An architectural marvel at Keluvathur
Exquisite carvings on the pedestal of the dwajasthambam.
THE SHORE temple of Mahabalipuram built by Rajasimha Pallava during the eighth century A.D. is an architectural marvel of Tamil Nadu. The contribution of the Pallavas to the field of temple art is noteworthy. In the initial stages, the Pallavas were inclined to building only monolithic structures. Later, they started constructing temples which included the shore temples of Mahabalipuram and Kailasanathar temple of Kanchipuram. The Cholas followed the footsteps of Pallavas and adopted their techniques. But they differ from the Pallavas in the construction of the Vimanas. The Vijayanagara kings and the Nayaks followed the Chola tradition. But one can find subtle differences in the ornamentation.
A temple in Keluvathur has a small vimana like mandapa for Nandi, known as rishaba, which is similar to the vimana of the shore temple of Mahabalipuram.
Keluvathur is a small village situated on the Mannargudi-Muthupet road in Tiruvarur district. While the Korayar flows in the north and east, the Bhamini river is in the west. Keluvathur has a history of more than 1,000 years. The inscriptions of the Big Temple of Thanjavur give more information about the Siva temple of Keluvathur. A staff member of the Thanjavur Big temple belonged to Arumozhideva Valamattu Purangarambai Nattu Keluvathur, according to the inscription.
Lord Siva of Keluvathur temple is known as Jadayupuriswarar. This temple, constructed during the Chola period, was renovated by a Nayak king during 16th century A.D. The king not only renovated the vimanas of Siva and Amman shrines with granites but also constructed other shrines, gopuram, Nandi shrine, dwajasthambam and balipeetam and modified the temple to shine as a repository of fine art.
The mandapam for Nandi with three-tier gopuram.
Beyond the Rajagopuram are the balipeetam, dwasjasthambam and a mandapa made of granite for Nandi with three-tier gopuram, called Rishaba. The structure of this vimana resembles the vimana of the shore temple of Mahabalipuram. Even the sigaram and kalasam are made of granite. The nandi shrine is with the Vimana. These structures were half-buried and have been excavated by the author and the villagers. The excavation brought to light many interesting features.
There are beautiful sculptures of Lord Vinayaka on the four sides of the balipeetam. All the corners of the peetam bear the images of lions. It also has upapeetam, adishtana, etc. The space, on the peetam, for the dwajasthambam, is designed as lotus petals. This is believed to be the best contribution of the Nayak Kings.
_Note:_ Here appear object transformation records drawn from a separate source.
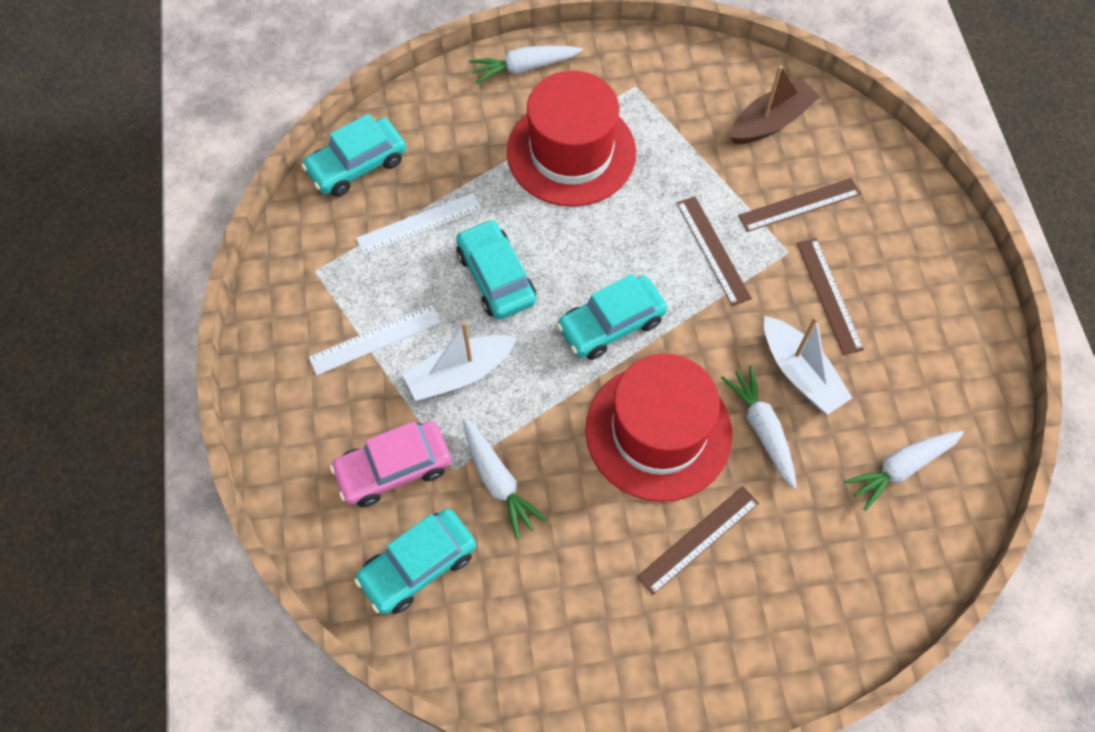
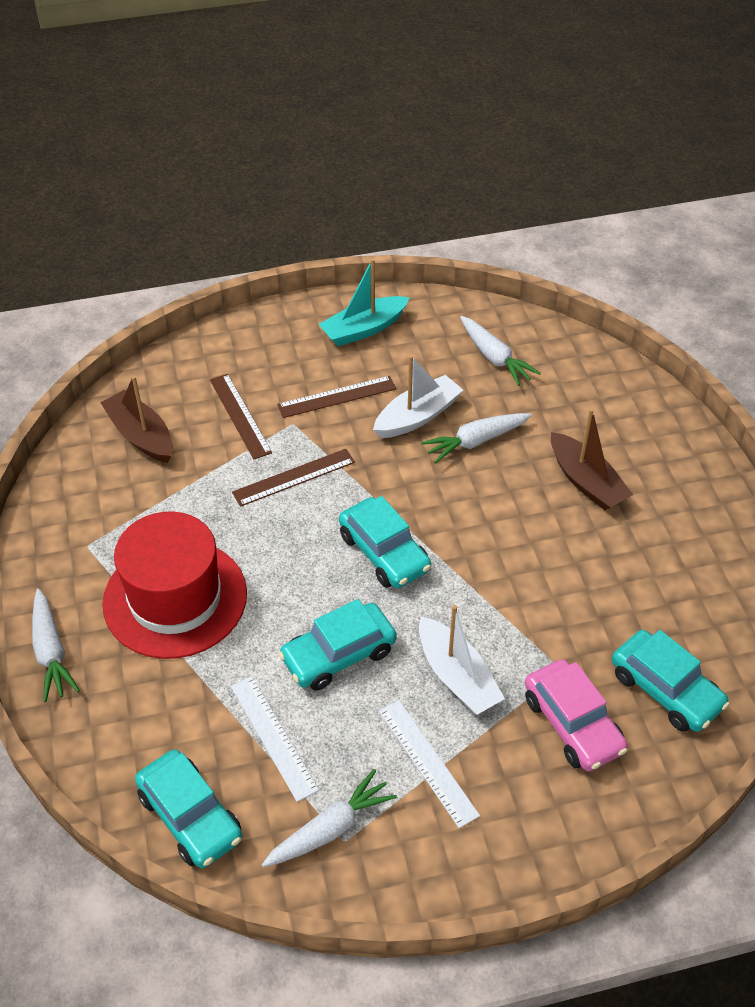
camera: 95 degrees left, 15 degrees down
(498, 481) = (566, 632): white carrot -> white carrot (330, 828)
(658, 431) = (491, 512): red hat -> none
(698, 539) = (586, 482): brown ruler -> brown boat
(941, 329) = (363, 329): none -> turquoise boat

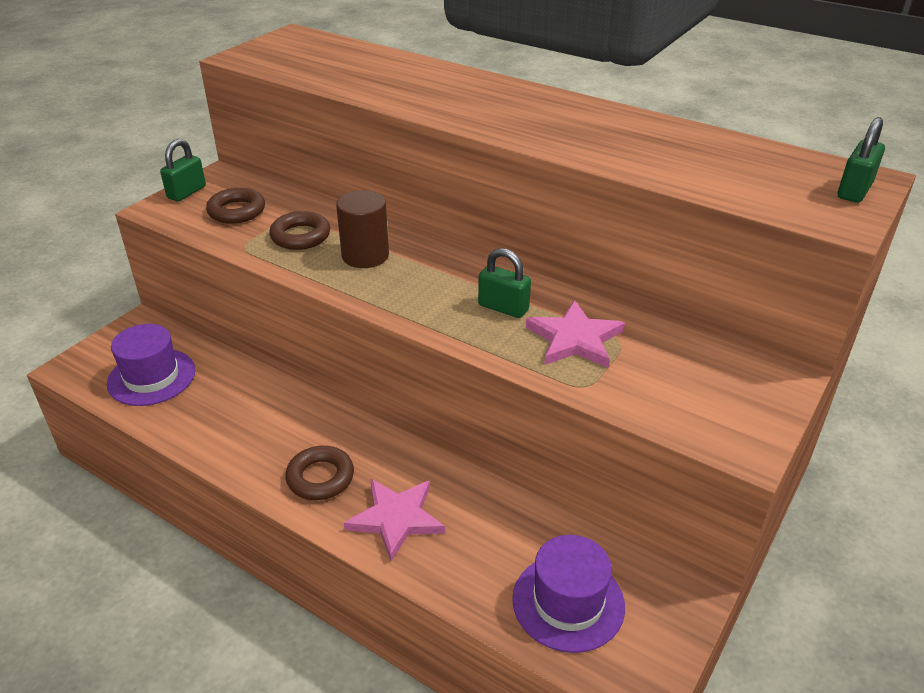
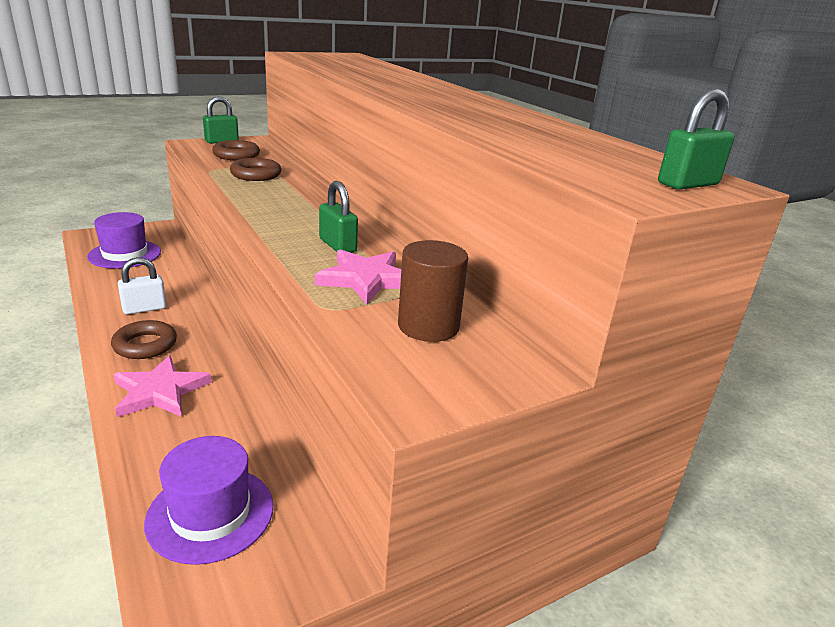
camera: 25 degrees right, 10 degrees down
(265, 437) = (144, 308): none -> white padlock
(365, 256) = (282, 194): brown cylinder -> brown cylinder (428, 326)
The dwajasthambam has beautiful decorations. Also seen are other sculptures, viz., of an elephant (to the east), Agni on a goat (south-east), Yama on a bull and yamadhoota, Nrithi (south-west), Varuna on Mahara (West), Vayu on a deer (north-west), Kubera on a horse (north) and Esanamoorthy on mount rishaba (north-east). More sculptures are found in the adishtana and the four pillars. Ganapathy, Adhikara nandhi, Devi Suyas and Jadayu sculptures are also found. The door jamb of the gopuram and the pillars of the mahamandapam also have attractive images. The Lingam in this mandapa is Sahasralingam. There are also shrines for Muruga, Devi, Surya, Bairava, Ganapathy, Dakshinamoorthy, Lingotbava, Arumuga and other deities. The Lingam in the sanctum sanctorum is of the Chola period and is known as Jadayupuriswarar.